## ФРАГМЕНТ ДОКУМЕНТА
А между тем в той же самой «Совести» имелась, мне кажется, возможность выйти в незнакомую сферу, обрести с неразработан­ной доселе проблематикой и свое собственное лицо, индивидуаль­ное лицо фильма, каковым радуют нас лучшие ленты даже детективного жанра. Я говорю о реалистических подробностях «кухни» следовательского дела, которые выплеснулись на экран в неожи­данном количестве: все эти невыигрышные на первый взгляд сцены заседаний и совещаний, заслушивания экспертов, обсуждения бу­дущих операций, проза ничуть не эффектных допросов, навыки iопределенных договоренностей с подследственными, решившимися помочь поиску, и так далее. Или бытовые, каждодневные подроб­ности жизни одной коммунальной квартиры — поскольку здесь произошло преступление, каждая из таких подробностей может стать уликой, а может и оказаться пустой околичностью. Отсюда неизбежная ироническая интонация, сопровождающая сцены обы­ска... Как жаль, что ей тоже не дали воли.

Тут драматическое узнавание — обнаружение истины — сопровождается нашим зрительским эффектом узнавания самих себя, наших обычаев, привычек, примет быта.

Телевидение, как ничто другое, способно удовлетворять потребность в таком именно узнавании.

Скромная, но много обещавшая «Варькина земля», увидевшая свет в 1969 году, наметила несколько дорог, по которым могло бы пойти дальнейшее развитие многосерийного телефильма. Будничные, каждодневные ситуации «из жизни простых тружеников». Драматическая коллизия — в нее сплелись обстоятельства, ничуть не исключительные сами по себе. Уроки социальной проблематики — молодежь с ее проблемами, конфликты старого и нового в колхозе, миграция, трудности образования, неналаженность сель­ского быта, культуры. Отметим еще поэтическое иносказание, ли­рическое размышление о жизни, о добре, об отношении к родной земле и к окружающим...

Линии эти, сведенные в один клубок, при дальнейшем развитии телевизионной драматургии могли бы существовать порознь, офор-мясь в цельные жанрово-стилистические программы.

## ЗАДАНИЕ 1
Верните из фрагмента документа дословный отрывок: начните со слов «Скромная, но много» и остановитесь после слов «и к окружающим...».
## ЗАДАНИЕ 2
В каком году, согласно фрагменту документа, вышла «Варькина земля»?
Записи здесь никакой роли не играют.

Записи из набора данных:
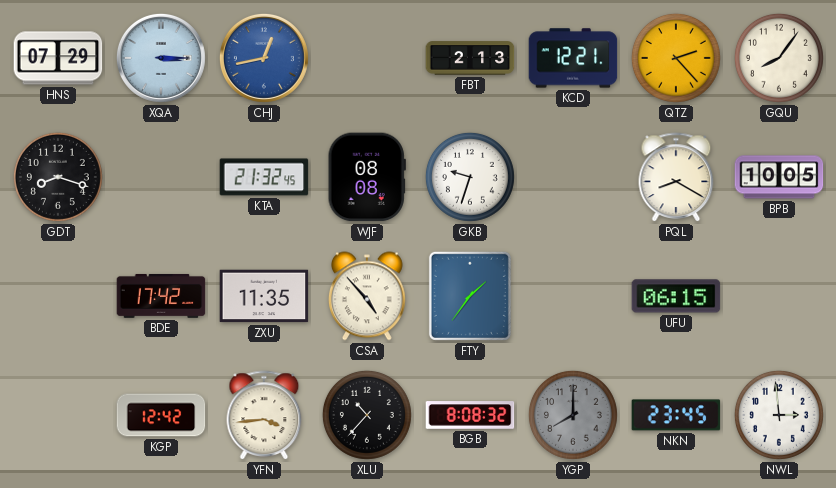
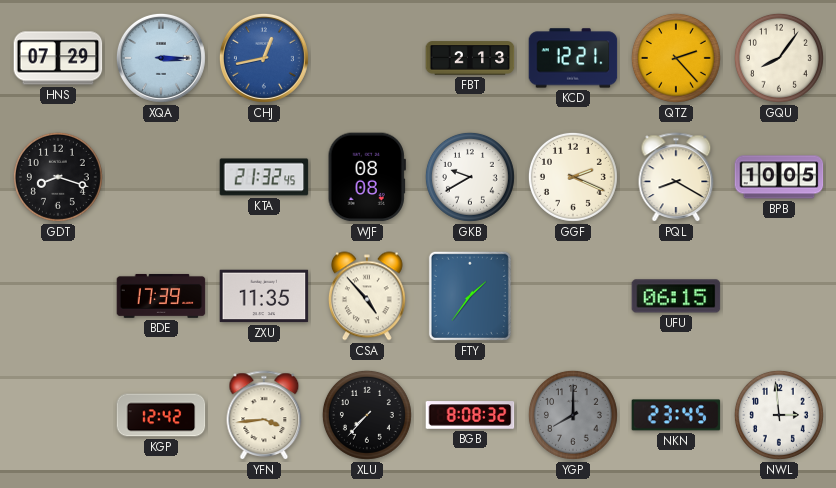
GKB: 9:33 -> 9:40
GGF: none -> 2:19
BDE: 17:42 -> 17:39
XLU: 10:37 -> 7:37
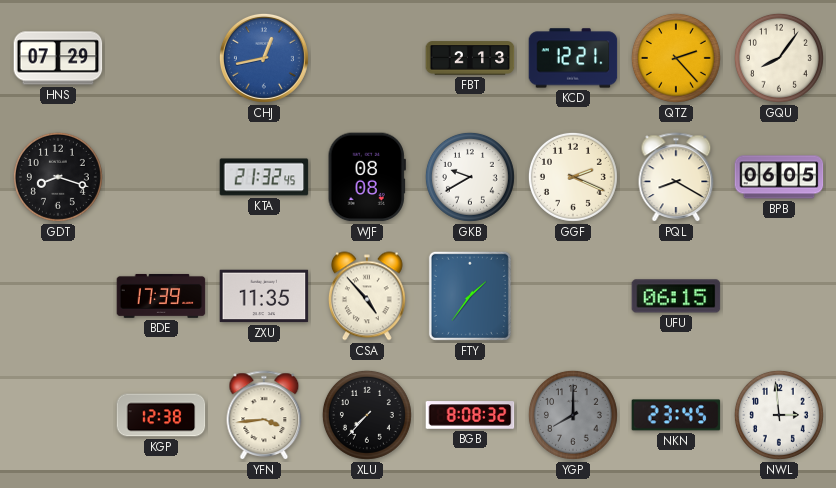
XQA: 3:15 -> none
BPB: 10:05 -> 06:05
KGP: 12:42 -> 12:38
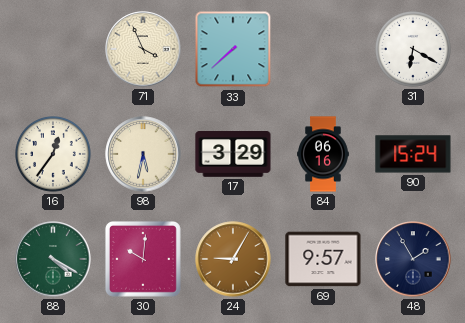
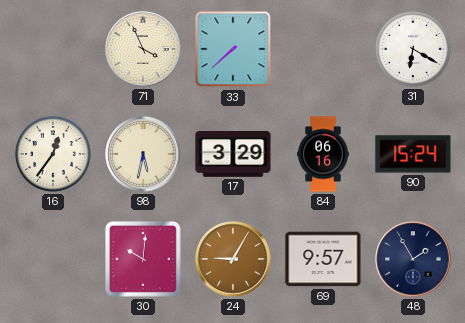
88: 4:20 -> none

## ОТВЕТ 1
Скромная, но много обещавшая «Варькина земля», увидевшая свет в 1969 году, наметила несколько дорог, по которым могло бы пойти дальнейшее развитие многосерийного телефильма. Будничные, каждодневные ситуации «из жизни простых тружеников». Драматическая коллизия — в нее сплелись обстоятельства, ничуть не исключительные сами по себе. Уроки социальной проблематики — молодежь с ее проблемами, конфликты старого и нового в колхозе, миграция, трудности образования, неналаженность сель­ского быта, культуры. Отметим еще поэтическое иносказание, ли­рическое размышление о жизни, о добре, об отношении к родной земле и к окружающим...

## ОТВЕТ 2
В 1969 году.